Page Table Deduplication and Copy-on-Write (CoW)
In this homework, we implement two advanced virtual memory features in xv6.
First, we introduce a deduplication system, wherein the kernel scans the system for duplicated pages and frees up memory by reusing identical physical memory page frames in several virtual memory locations (Part 1).
This, however, introduces a major problem should a process try to write to one of these shared pages. Thus, the second part of our homework is to handle this problem using a copy-on-write approach: write-protect the shared pages, and make a new writable copy for any process that needs it (Part 2).
Similar to hw1, pull the latest code from https://github.com/sysec-uic/xv6-public/, and switch to hw3.
git pull origin
git checkout hw3
You may want to check what has been modified in hw3 using this link: https://github.com/sysec-uic/xv6-public/compare/master...hw3
Part 1: Page table deduplication (8 pt)
The changes mostly live in kalloc.c. Pay attention to the new functions kretain() and krelease(), as well as a new array of struct frameinfo. Here, kretain() increases the reference count on a page (indicated using the virtual address of the kernel's mapping of the physical frame, a.k.a. P2V(framenumber<<12), just like how kalloc() and kfree() do it. krelease() decreases the count, and if the count reaches zero, it calls kfree() on the page. kalloc() sets the reference count of a freshly allocated page to 1. Finally, all uses of kfree() throughout xv6 were replaced with krelease().
- Attention: whenever you see the term "frame" in xv6, it's about physical pages.

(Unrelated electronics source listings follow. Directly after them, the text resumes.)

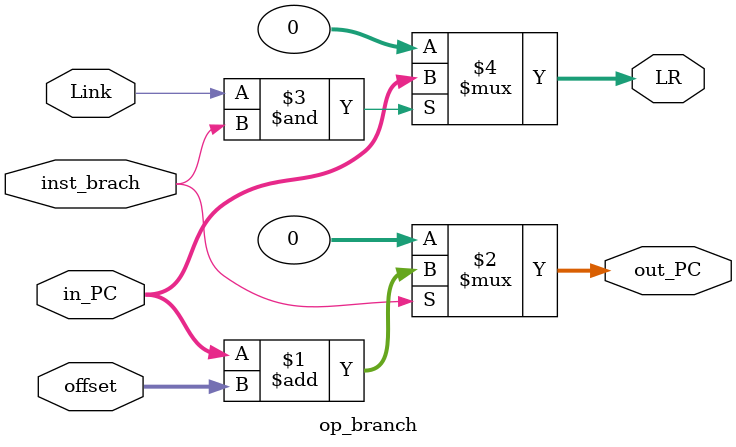
<source format=v>
`timescale 1ns / 1ps


module op_branch(
        input wire inst_brach,
        input wire Link,
        
        input wire [31:0] offset,
        input wire [31:0] in_PC,
        
        output wire [31:0] out_PC,
        output wire [31:0] LR
        
    );
    
    assign out_PC = (inst_brach)? in_PC + offset: 32'd0;
    assign LR = (Link & inst_brach)? in_PC : 0; 
    
    
    
endmodule

</source>
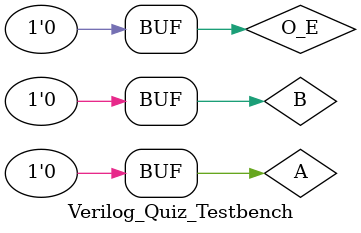
<source format=v>
`timescale 1ns / 1ns

module Verilog_Quiz_Testbench;
reg A,B,O_E;
wire X,Y,Z;

Verilog_Quiz_VHDL DUT(
    .A(A),
    .B(B),
    .O_E(O_E),
    .X(X),
    .Y(Y),
    .Z(Z)
    );
    
initial
    begin: TEST_BLOCK
        //1
        A <= 0;
        B <= 0;
        O_E <= 0;
        #1;
        
        //2
        A <= 1;
        B <= 0;
        O_E <= 0;
        #1;
        
        //3
        A <= 0;
        B <= 1;
        O_E <= 0;
        #1;
        
        //4
        A <= 1;
        B <= 1;
        O_E <= 0;
        #1;
        
        //5
        A <= 0;
        B <= 0;
        O_E <= 1;
        #1;
        
        //6
        A <= 1;
        B <= 0;
        O_E <= 1;
        #1;
        
        //7
        A <= 0;
        B <= 1;
        O_E <= 1;
        #1;
        
        //8
        A <= 1;
        B <= 1;
        O_E <= 1;
        #1;  
    
        A <= 0;
        B <= 0;
        O_E <= 0;
    
    end  
endmodule

</source>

What primarily missing is the implementation of dedup and copy-on-write, for which placeholders exist in vm.c. You only need to edit vm.c to achieve a fully-functional implementation. However, it's okay to edit any other files.
The program dedup_reader allocates a lot of memory and fills it with lots of identical content. This uses up a lot of physical RAM. It then calls the new system call sys_dedup(), which identifies duplicated pages and frees up most of the memory through virtual memory deduplication. The program then reads from the memory to make sure it still works as expected.
A correct solution finishes dedup in less than 1 second without crashing, and shows an increase in the number of free system pages commensurate with the size of the large allocation at the beginning of the program. A sample output:
$ dedup_reader
Freepages at start: 56805
Freepages after malloc: 54359
Freepages after: 56798
The skeleton dedup() function has been provided at the bottom of vm.c. The new system call "sys_dedup()" will come here and print out that message. You only need to implement dedup() to finish this part. Two helper functions (update_checksum() and frames_are_identical() in kalloc.c) are provided for finding the duplicates quickly. Use these functions at your discretion. You can get full points without using them, as long as it works as expected.
If your implementation runs correctly but takes a while to execute, dedup() might be repeatedly performing some expensive computations.
Submission
Please follow instructions on Gradescope to submit your solution.
Part 2: Copy-on-Write (CoW) (8 pt)
The second part of this homework asks you to implement the copy-on-write (CoW) mechanism. You need to build on top of your hw3 (part 1) code, and later push your new code changes (with a new git commit) to the same GitHub remote repository.
The program dedup_writer is similar to dedup_reader, except it then writes to some parts of the memory, checks that other parts of memory are unaffected, calls sys_dedup(), writes some more, and calls sys_dedup() again.
For this to work correctly, you need to write-protect your deduped page table entries so that a page fault is triggered when a write occurs. This is then caught by a new case in the big trap.c switch statement, which leads to the copyonwrite() skeleton function in vm.c. You need to implement copyonwrite() to allow writing on the deduped pages by creating a private copy of that page and mapping it there with write enabled.
A sample output:
$ dedup_writer
Freepages at start: 56804
Freepages after malloc: 54358
Freepages after dedup: 56798
Freepages after writing a little: 56554
Freepages after dedup: 56796
Freepages after writing the rest: 54600
Freepages after dedup: 56797
Submission
Please follow instructions on Gradescope to submit your solution.